Der Rückzieher von Andreas Kümmert beim deutschen ESC-Vorentscheid gilt als einmalig in der Geschichte des Musikwettbewerbs. Aber Ärger auf dem Weg zum europäischen Finale gab es durchaus häufiger: Vor dem ESC 2013 in Malmö löste der Sieg der Band Cascada über die Bläsergruppe LaBrassBanda beim deutschen Vorentscheid eine erbitterte Diskussion aus. Die fünf Experten, darunter Sänger Tim Bendzko und Schlager-Ikone Mary Roos, hatten in der Live-Show LaBrassBanda nur einen Punkt gegeben, während die Ska-Bläser beim Publikum ganz oben rangierten: Radiohörer gaben ihnen einhellig die volle Punktzahl.

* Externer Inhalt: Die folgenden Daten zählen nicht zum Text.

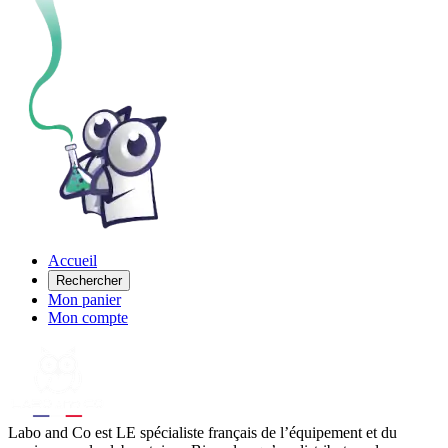
Accueil
Rechercher
Mon panier
Mon compte
Labo
and Co est LE spécialiste français de l’équipement et du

Corinna May gewann im Jahr 1999 den deutschen Vorentscheid, darf dann aber doch nicht zum Finale nach Israel reisen. Ihr Lied „Hör den Kindern einfach zu“ war bereits 1997 mit anderem Text und anderem Sänger auf einer CD erschienen. Der Ersatz „Reise nach Jerusalem“ der Band Sürpriz schaffte dann beim ESC einen guten dritten Platz.

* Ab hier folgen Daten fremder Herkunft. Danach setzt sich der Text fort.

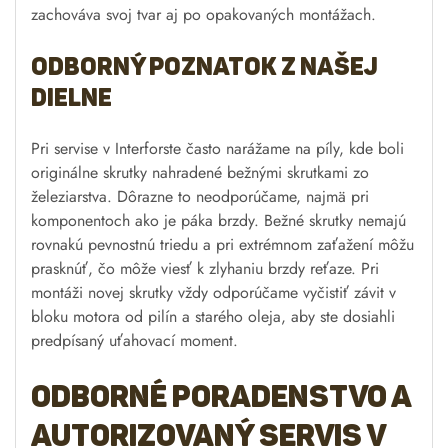
zachováva svoj tvar aj po opakovaných montážach.
Odborný poznatok z našej
dielne
Pri servise v Interforste často narážame na píly, kde boli
originálne skrutky nahradené bežnými skrutkami zo
železiarstva. Dôrazne to neodporúčame, najmä pri
komponentoch ako je páka brzdy. Bežné skrutky nemajú
rovnakú pevnostnú triedu a pri extrémnom zaťažení môžu
prasknúť, čo môže viesť k zlyhaniu brzdy reťaze. Pri
montáži novej skrutky vždy odporúčame vyčistiť závit v
bloku motora od pilín a starého oleja, aby ste dosiahli
predpísaný uťahovací moment.
Odborné poradenstvo a
autorizovaný servis v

Nach dem Eklat beim Vorentscheid durch Andreas Kümmert hat der künstlerische Direktor der Mannheimer Popakademie, Udo Dahmen, um Respekt für den Musiker geworben. „Die Freiheit, eine Wahl nicht anzunehmen, muss jede Person haben“, sagte der 63-Jährige. „Man muss jemandem immer zugestehen, dass er sich in so einer Situation zurückzieht.“ Kümmert sei sich wohl erst im Laufe des Abends über die Tragweite eines Sieges bewusst geworden. „Ich habe den Eindruck, dass er sehr spontan reagiert hat. Er hat möglicherweise Angst vor der eigenen Courage bekommen.“

Der Sänger Max Mutzke (33) hat ebenfalls Respekt vor der Absage des Gewinners Andreas Kümmert. „Das ist eine krasse Entscheidung“, sagte Mutzke. „Ich kann sie nachvollziehen, weil der Druck hinter den Kulissen enorm groß ist.“ Gleichzeitig sei es schwierig, weil eine Absage immer auch das Publikum enttäusche. „Ich hätte damals nicht absagen können, weil ich einfach zu neugierig war.“ Mutzke nahm 2004 für Deutschland am Eurovision Song Contest teil. Seitdem arbeitet er als Profi-Musiker. Ende Mai bringt er sein neues Soul-Album auf den Markt.

Wer ist Ann Sophie, die nun anstatt von Andreas Kümmert am 23. Mai zum Eurovision Song Contest reist? „Ich wusste, dass ich ein Star werden will, als ich zum ersten Mal den Song von Britney Spears 'Hit Me Baby, One More Time' gehört habe“, so die 24-jährige Hamburgerin, Sie bezeichnet sich selbst als „Rampensau“, versprüht Charme und wirkt echt. Zu ihren Vorbildern gehört Beyoncé. Sie sei sehr extrovertiert, aber auch unsicher. Doch: „Wenn es um die Bühne geht, dann fühle ich mich da zu Hause.“ Mit vier Jahren begann die gebürtige Londonerin mit Ballett. Mit elf Jahren wusste sie, dass sie Sängerin werden wollte. Mit 20 zog sie nach New York und machte eine zweijährige Schauspiel-Ausbildung an der Lee-Strasberg-Schule. Daneben begann sie, Songs zu schreiben und in Bars aufzutreten. Im September 2012 nahm sie ihr erstes Album auf.